=== Work task ===
Omit all pictures. Reproduce exactly the lines from the first line of the records below through the line with "C.A: Candida albicans;".

Dataset excerpts:
━━━━━━━━━━━━━━━━

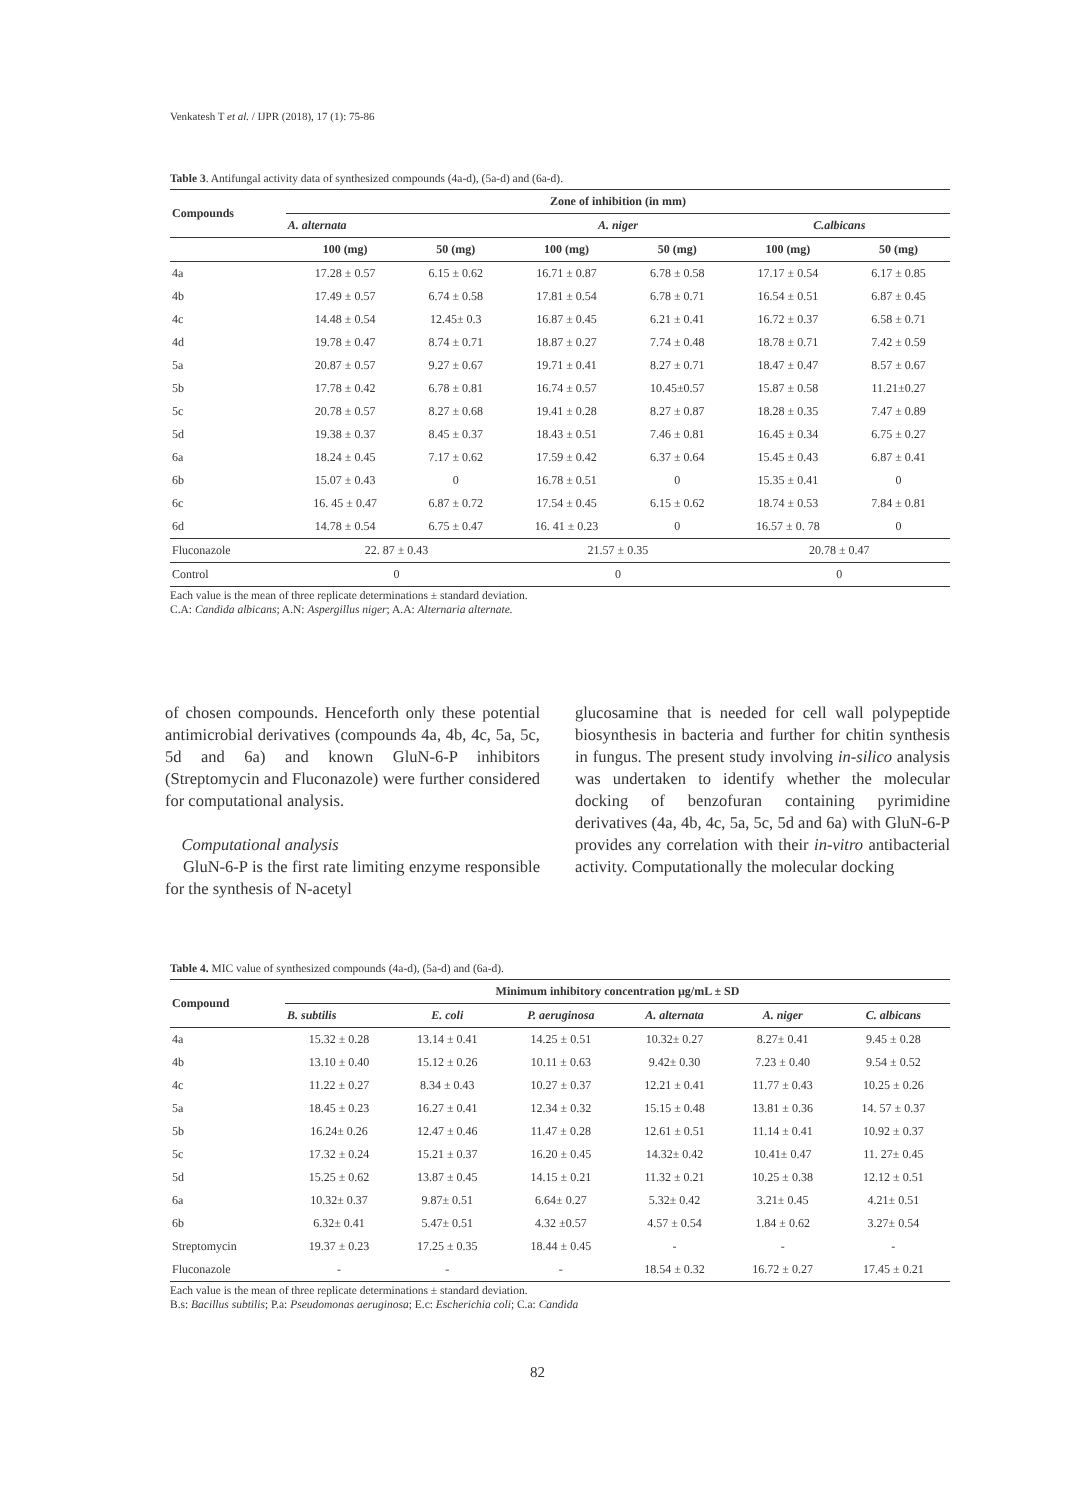Venkatesh T et al. / IJPR (2018), 17 (1): 75-86
Table 3. Antifungal activity data of synthesized compounds (4a-d), (5a-d) and (6a-d).
| Compounds | Zone of inhibition (in mm) | | | | | |
| --- | --- | --- | --- | --- | --- | --- |
| | A. alternata | | A. niger | | C.albicans | |
| | 100 (mg) | 50 (mg) | 100 (mg) | 50 (mg) | 100 (mg) | 50 (mg) |
| 4a | 17.28 ± 0.57 | 6.15 ± 0.62 | 16.71 ± 0.87 | 6.78 ± 0.58 | 17.17 ± 0.54 | 6.17 ± 0.85 |
| 4b | 17.49 ± 0.57 | 6.74 ± 0.58 | 17.81 ± 0.54 | 6.78 ± 0.71 | 16.54 ± 0.51 | 6.87 ± 0.45 |
| 4c | 14.48 ± 0.54 | 12.45± 0.3 | 16.87 ± 0.45 | 6.21 ± 0.41 | 16.72 ± 0.37 | 6.58 ± 0.71 |
| 4d | 19.78 ± 0.47 | 8.74 ± 0.71 | 18.87 ± 0.27 | 7.74 ± 0.48 | 18.78 ± 0.71 | 7.42 ± 0.59 |
| 5a | 20.87 ± 0.57 | 9.27 ± 0.67 | 19.71 ± 0.41 | 8.27 ± 0.71 | 18.47 ± 0.47 | 8.57 ± 0.67 |
| 5b | 17.78 ± 0.42 | 6.78 ± 0.81 | 16.74 ± 0.57 | 10.45±0.57 | 15.87 ± 0.58 | 11.21±0.27 |
| 5c | 20.78 ± 0.57 | 8.27 ± 0.68 | 19.41 ± 0.28 | 8.27 ± 0.87 | 18.28 ± 0.35 | 7.47 ± 0.89 |
| 5d | 19.38 ± 0.37 | 8.45 ± 0.37 | 18.43 ± 0.51 | 7.46 ± 0.81 | 16.45 ± 0.34 | 6.75 ± 0.27 |
| 6a | 18.24 ± 0.45 | 7.17 ± 0.62 | 17.59 ± 0.42 | 6.37 ± 0.64 | 15.45 ± 0.43 | 6.87 ± 0.41 |
| 6b | 15.07 ± 0.43 | 0 | 16.78 ± 0.51 | 0 | 15.35 ± 0.41 | 0 |
| 6c | 16. 45 ± 0.47 | 6.87 ± 0.72 | 17.54 ± 0.45 | 6.15 ± 0.62 | 18.74 ± 0.53 | 7.84 ± 0.81 |
| 6d | 14.78 ± 0.54 | 6.75 ± 0.47 | 16. 41 ± 0.23 | 0 | 16.57 ± 0. 78 | 0 |
| Fluconazole | 22. 87 ± 0.43 | | 21.57 ± 0.35 | | 20.78 ± 0.47 | |
| Control | 0 | | 0 | | 0 | |
Each value is the mean of three replicate determinations ± standard deviation.
C.A: Candida albicans; A.N: Aspergillus niger; A.A: Alternaria alternate.
of chosen compounds. Henceforth only these potential antimicrobial derivatives (compounds 4a, 4b, 4c, 5a, 5c, 5d and 6a) and known GluN-6-P inhibitors (Streptomycin and Fluconazole) were further considered for computational analysis.
Computational analysis
GluN-6-P is the first rate limiting enzyme responsible for the synthesis of N-acetyl
glucosamine that is needed for cell wall polypeptide biosynthesis in bacteria and further for chitin synthesis in fungus. The present study involving in-silico analysis was undertaken to identify whether the molecular docking of benzofuran containing pyrimidine derivatives (4a, 4b, 4c, 5a, 5c, 5d and 6a) with GluN-6-P provides any correlation with their in-vitro antibacterial activity. Computationally the molecular docking
Table 4. MIC value of synthesized compounds (4a-d), (5a-d) and (6a-d).
| Compound | Minimum inhibitory concentration µg/mL ± SD | | | | | |
| --- | --- | --- | --- | --- | --- | --- |
| | B. subtilis | E. coli | P. aeruginosa | A. alternata | A. niger | C. albicans |
| 4a | 15.32 ± 0.28 | 13.14 ± 0.41 | 14.25 ± 0.51 | 10.32± 0.27 | 8.27± 0.41 | 9.45 ± 0.28 |
| 4b | 13.10 ± 0.40 | 15.12 ± 0.26 | 10.11 ± 0.63 | 9.42± 0.30 | 7.23 ± 0.40 | 9.54 ± 0.52 |
| 4c | 11.22 ± 0.27 | 8.34 ± 0.43 | 10.27 ± 0.37 | 12.21 ± 0.41 | 11.77 ± 0.43 | 10.25 ± 0.26 |
| 5a | 18.45 ± 0.23 | 16.27 ± 0.41 | 12.34 ± 0.32 | 15.15 ± 0.48 | 13.81 ± 0.36 | 14. 57 ± 0.37 |
| 5b | 16.24± 0.26 | 12.47 ± 0.46 | 11.47 ± 0.28 | 12.61 ± 0.51 | 11.14 ± 0.41 | 10.92 ± 0.37 |
| 5c | 17.32 ± 0.24 | 15.21 ± 0.37 | 16.20 ± 0.45 | 14.32± 0.42 | 10.41± 0.47 | 11. 27± 0.45 |
| 5d | 15.25 ± 0.62 | 13.87 ± 0.45 | 14.15 ± 0.21 | 11.32 ± 0.21 | 10.25 ± 0.38 | 12.12 ± 0.51 |
| 6a | 10.32± 0.37 | 9.87± 0.51 | 6.64± 0.27 | 5.32± 0.42 | 3.21± 0.45 | 4.21± 0.51 |
| 6b | 6.32± 0.41 | 5.47± 0.51 | 4.32 ±0.57 | 4.57 ± 0.54 | 1.84 ± 0.62 | 3.27± 0.54 |
| Streptomycin | 19.37 ± 0.23 | 17.25 ± 0.35 | 18.44 ± 0.45 | - | - | - |
| Fluconazole | - | - | - | 18.54 ± 0.32 | 16.72 ± 0.27 | 17.45 ± 0.21 |
Each value is the mean of three replicate determinations ± standard deviation.
B.s: Bacillus subtilis; P.a: Pseudomonas aeruginosa; E.c: Escherichia coli; C.a: Candida
82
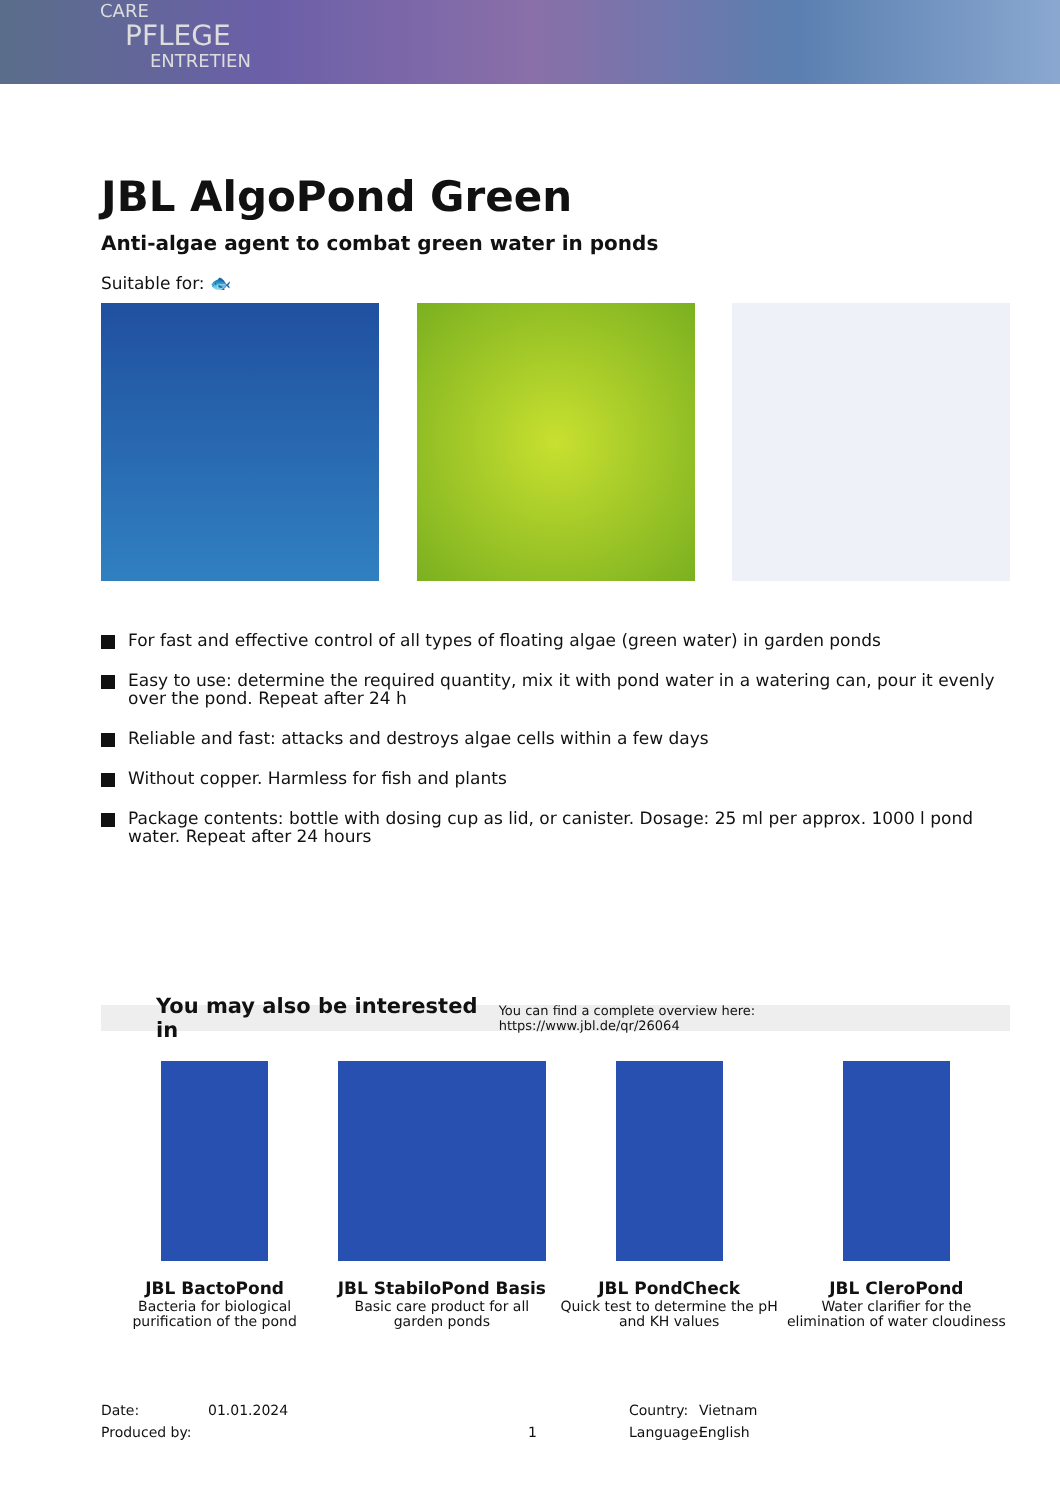CARE
PFLEGE
ENTRETIEN
JBL AlgoPond Green
Anti-algae agent to combat green water in ponds
Suitable for: 🐟
For fast and effective control of all types of floating algae (green water) in garden ponds
Easy to use: determine the required quantity, mix it with pond water in a watering can, pour it evenly over the pond. Repeat after 24 h
Reliable and fast: attacks and destroys algae cells within a few days
Without copper. Harmless for fish and plants
Package contents: bottle with dosing cup as lid, or canister. Dosage: 25 ml per approx. 1000 l pond water. Repeat after 24 hours
You may also be interested in You can find a complete overview here: https://www.jbl.de/qr/26064
JBL BactoPond
Bacteria for biological purification of the pond
JBL StabiloPond Basis
Basic care product for all garden ponds
JBL PondCheck
Quick test to determine the pH and KH values
JBL CleroPond
Water clarifier for the elimination of water cloudiness
Date:
Produced by:
01.01.2024
1 Country:
Language:
Vietnam
English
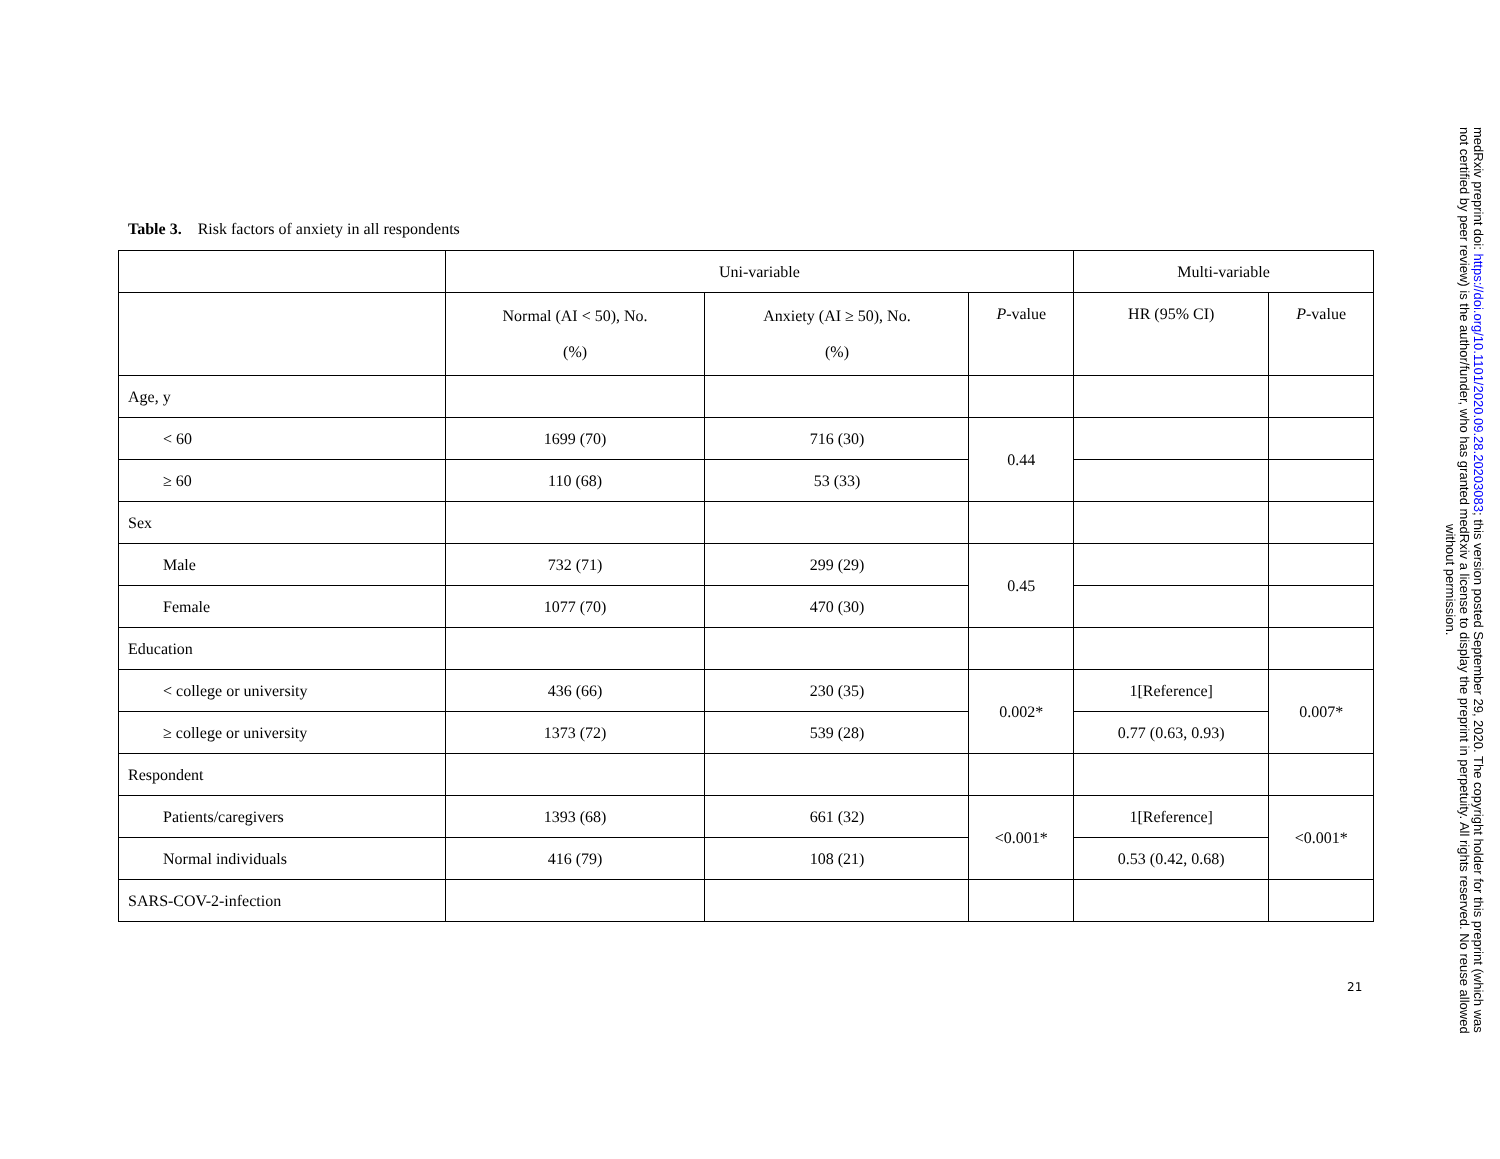Table 3. Risk factors of anxiety in all respondents
| | Uni-variable | | | Multi-variable | |
| --- | --- | --- | --- | --- | --- |
| | Normal (AI < 50), No. (%) | Anxiety (AI ≥ 50), No. (%) | P -value | HR (95% CI) | P -value |
| Age, y | | | | | |
| < 60 | 1699 (70) | 716 (30) | 0.44 | | |
| ≥ 60 | 110 (68) | 53 (33) | | | |
| Sex | | | | | |
| Male | 732 (71) | 299 (29) | 0.45 | | |
| Female | 1077 (70) | 470 (30) | | | |
| Education | | | | | |
| < college or university | 436 (66) | 230 (35) | 0.002* | 1[Reference] | 0.007* |
| ≥ college or university | 1373 (72) | 539 (28) | | 0.77 (0.63, 0.93) | |
| Respondent | | | | | |
| Patients/caregivers | 1393 (68) | 661 (32) | <0.001* | 1[Reference] | <0.001* |
| Normal individuals | 416 (79) | 108 (21) | | 0.53 (0.42, 0.68) | |
| SARS-COV-2-infection | | | | | |
21
medRxiv preprint doi: https://doi.org/10.1101/2020.09.28.20203083; this version posted September 29, 2020. The copyright holder for this preprint (which was not certified by peer review) is the author/funder, who has granted medRxiv a license to display the preprint in perpetuity. All rights reserved. No reuse allowed without permission.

━━━━━━━━━━━━━━━━

=== Completed task ===
Venkatesh T et al. / IJPR (2018), 17 (1): 75-86
Table 3. Antifungal activity data of synthesized compounds (4a-d), (5a-d) and (6a-d).
| Compounds | Zone of inhibition (in mm) | | | | | |
| --- | --- | --- | --- | --- | --- | --- |
| | A. alternata | | A. niger | | C.albicans | |
| | 100 (mg) | 50 (mg) | 100 (mg) | 50 (mg) | 100 (mg) | 50 (mg) |
| 4a | 17.28 ± 0.57 | 6.15 ± 0.62 | 16.71 ± 0.87 | 6.78 ± 0.58 | 17.17 ± 0.54 | 6.17 ± 0.85 |
| 4b | 17.49 ± 0.57 | 6.74 ± 0.58 | 17.81 ± 0.54 | 6.78 ± 0.71 | 16.54 ± 0.51 | 6.87 ± 0.45 |
| 4c | 14.48 ± 0.54 | 12.45± 0.3 | 16.87 ± 0.45 | 6.21 ± 0.41 | 16.72 ± 0.37 | 6.58 ± 0.71 |
| 4d | 19.78 ± 0.47 | 8.74 ± 0.71 | 18.87 ± 0.27 | 7.74 ± 0.48 | 18.78 ± 0.71 | 7.42 ± 0.59 |
| 5a | 20.87 ± 0.57 | 9.27 ± 0.67 | 19.71 ± 0.41 | 8.27 ± 0.71 | 18.47 ± 0.47 | 8.57 ± 0.67 |
| 5b | 17.78 ± 0.42 | 6.78 ± 0.81 | 16.74 ± 0.57 | 10.45±0.57 | 15.87 ± 0.58 | 11.21±0.27 |
| 5c | 20.78 ± 0.57 | 8.27 ± 0.68 | 19.41 ± 0.28 | 8.27 ± 0.87 | 18.28 ± 0.35 | 7.47 ± 0.89 |
| 5d | 19.38 ± 0.37 | 8.45 ± 0.37 | 18.43 ± 0.51 | 7.46 ± 0.81 | 16.45 ± 0.34 | 6.75 ± 0.27 |
| 6a | 18.24 ± 0.45 | 7.17 ± 0.62 | 17.59 ± 0.42 | 6.37 ± 0.64 | 15.45 ± 0.43 | 6.87 ± 0.41 |
| 6b | 15.07 ± 0.43 | 0 | 16.78 ± 0.51 | 0 | 15.35 ± 0.41 | 0 |
| 6c | 16. 45 ± 0.47 | 6.87 ± 0.72 | 17.54 ± 0.45 | 6.15 ± 0.62 | 18.74 ± 0.53 | 7.84 ± 0.81 |
| 6d | 14.78 ± 0.54 | 6.75 ± 0.47 | 16. 41 ± 0.23 | 0 | 16.57 ± 0. 78 | 0 |
| Fluconazole | 22. 87 ± 0.43 | | 21.57 ± 0.35 | | 20.78 ± 0.47 | |
| Control | 0 | | 0 | | 0 | |
Each value is the mean of three replicate determinations ± standard deviation.
C.A: Candida albicans; A.N: Aspergillus niger; A.A: Alternaria alternate.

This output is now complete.